Keep roles and responsibilities brief and relevant to the application. Make sure the dates you show you were employed are clear and accurate.
Employers like to hear what you are interested in but try and avoid the clichés ‘socialising with friends, reading, keeping fit, etc.’ If you mention a personal interest, be prepared to talk about it as some employers really want to hear about you as a person and they will use this to spark conversation.
If you put yourself down as a chess expert – remember they might be too. Don’t try and add interests that you really have no interest in.
Consider any personal interests that show transferrable skills and qualities that are important for the job. If the job asks for a team player, do you have a personal interest that shows you are a part of a team? Taking part in competitions in your personal time shows determination and competitiveness – these are great qualities to portray for a sales role. If they are looking for a leader, do you lead a team in a sport or in a local group?
Sell NOT tell – make it an interesting read that sells you, your strengths and your potential. A hiring manager could have 50 other CVs to read (sometimes more) to keep their interest, and make them remember you.
Try to tailor your CV to each job you apply for – this is really impressive for the CV reader and shows the enthusiasm for the role when it has been adjusted to fit the job description and role.
If you have any gaps in your flying history, explain them.
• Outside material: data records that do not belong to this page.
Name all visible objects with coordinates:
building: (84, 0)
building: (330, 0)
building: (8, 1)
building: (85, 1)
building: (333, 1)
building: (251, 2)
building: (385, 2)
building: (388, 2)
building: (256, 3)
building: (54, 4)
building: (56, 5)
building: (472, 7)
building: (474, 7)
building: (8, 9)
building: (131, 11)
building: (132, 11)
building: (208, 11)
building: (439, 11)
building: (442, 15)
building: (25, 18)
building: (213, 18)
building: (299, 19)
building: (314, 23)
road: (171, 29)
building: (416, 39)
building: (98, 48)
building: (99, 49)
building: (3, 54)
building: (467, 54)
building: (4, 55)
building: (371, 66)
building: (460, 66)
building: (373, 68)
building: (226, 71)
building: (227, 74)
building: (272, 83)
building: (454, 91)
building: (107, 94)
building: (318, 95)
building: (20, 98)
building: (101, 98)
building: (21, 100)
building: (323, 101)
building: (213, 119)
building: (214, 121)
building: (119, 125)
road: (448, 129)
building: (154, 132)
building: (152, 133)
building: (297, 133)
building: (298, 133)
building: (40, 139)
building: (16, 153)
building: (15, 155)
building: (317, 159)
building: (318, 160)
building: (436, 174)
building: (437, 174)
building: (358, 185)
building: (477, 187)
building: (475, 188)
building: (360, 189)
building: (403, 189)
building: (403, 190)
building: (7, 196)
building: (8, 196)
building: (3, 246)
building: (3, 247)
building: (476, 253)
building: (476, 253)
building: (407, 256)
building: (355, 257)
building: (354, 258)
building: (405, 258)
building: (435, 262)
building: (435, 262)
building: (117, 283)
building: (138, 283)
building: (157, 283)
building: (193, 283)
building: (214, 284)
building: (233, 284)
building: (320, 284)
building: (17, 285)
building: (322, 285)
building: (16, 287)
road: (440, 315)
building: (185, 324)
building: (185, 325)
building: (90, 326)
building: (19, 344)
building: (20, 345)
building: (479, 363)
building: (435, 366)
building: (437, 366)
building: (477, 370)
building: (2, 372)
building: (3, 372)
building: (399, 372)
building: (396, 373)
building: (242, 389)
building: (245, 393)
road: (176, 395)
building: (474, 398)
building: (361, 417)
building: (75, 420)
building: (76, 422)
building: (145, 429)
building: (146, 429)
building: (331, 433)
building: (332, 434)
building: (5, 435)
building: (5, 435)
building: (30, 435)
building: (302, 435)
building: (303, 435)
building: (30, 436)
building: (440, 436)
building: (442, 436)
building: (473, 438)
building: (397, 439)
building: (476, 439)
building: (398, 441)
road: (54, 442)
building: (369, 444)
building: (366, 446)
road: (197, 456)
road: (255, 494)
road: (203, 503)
Employers are people and understand things happen. If you leave a gap, however, they will have to make their own decision on what the gap was for.
Before you press send
You are excited to send your CV to that dream job, but stop! Simply taking 30 seconds to scan through your CV, checking for spelling and grammar can make all the difference.
Ask yourself the five ‘I’s I started with:
Introduce – can they contact you?
Impress – what will impress them?
Inform – have you backed up your statements with facts?
Interest – does your CV stand out – for all the right reasons?